Ella era efectivamente Lin Alix, hija de Lin Qianfan.
Su madre había fallecido y la acusada agresora era su madrastra.
El detective Shao le devolvió la tarjeta.
Ahora, al menos sabía a qué familia pertenecía realmente.
Por qué estaba con los Tai no era asunto suyo.
—Señorita Lin…
—dijo.
Fue interrumpido por dos mujeres que lo corrigieron:
—Tai.
La abuela Tai y la tía Mo miraron al detective Shao expectantemente.

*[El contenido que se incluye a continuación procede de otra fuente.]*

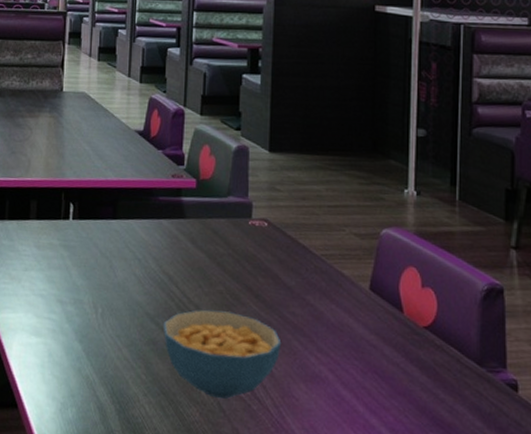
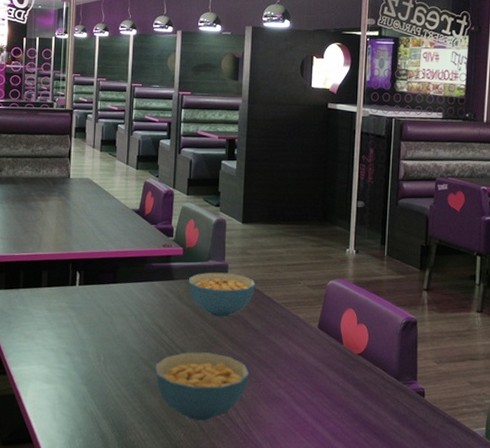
cereal bowl: none [204,211,287,269] -> present [189,272,255,317]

A cambio, el detective Shao miró a Alix y esperó no tener que arrancarse el cabello y acabar calvo antes de que se resolviera este caso menor.
—Señorita…
ehm…
Alix —para evitar pisar minas, utilizó su otro nombre—.
Usted es la única testigo del crimen.
Las grabaciones del hospital se perdieron de alguna manera y su testimonio es lo único en lo que podemos confiar ahora para probar si esto fue un accidente o una lesión deliberada.
—Crimen cruel, cruel —intervino la tía Mo, señalando su mano enyesada.
Por alguna razón, eso casi hizo que Alix se carcajease.
La tía Mo estaba frustrando al detective.
—Así que, ¿cuál es su recuerdo del evento?
—el detective Shao ignoró a la tía Mo y le preguntó a Alix.
Alix no dudó en responder.
Señaló a Jing Hee y dijo:
—Esa mujer salió de la nada y agarró a mi tía de la mano con tanta fuerza.
Escuché a mi tía gritar y algo como el romperse de un hueso.
Alix fingió un temblor y cerró los ojos.
Suavemente, dijo:
—Fue horrible.
El detective Shao en absoluto creía a Alix.
¿Sabía ella qué tipo de fuerza se necesitaba para romper un hueso solo agarrando a alguien?
La víctima, de repente bajó la cabeza y empezó a llorar lo que hizo que el detective Shao suspirara.
Iba a ser uno de esos días para él, un día que lamentaba no haber fingido una enfermedad y quedarse en casa haciendo cualquier otra cosa.
Incluso una escena de crimen sangrienta tenía que ser mejor que lidiar con todo este drama entre dos familias ricas.
Entre Alix y la tía Mo, no podía decidir quién era la mejor actriz.
Algo había pasado, eso era seguro, pero lo estaban exagerando.
Si tomabas en cuenta la complicada dinámica familiar, los motivos y testimonios detrás del incidente también eran cuestionables.
La forma más fácil de que todo esto desapareciera era que todos llegaran a un acuerdo.
Pero, ¿estarían de acuerdo en hacerlo?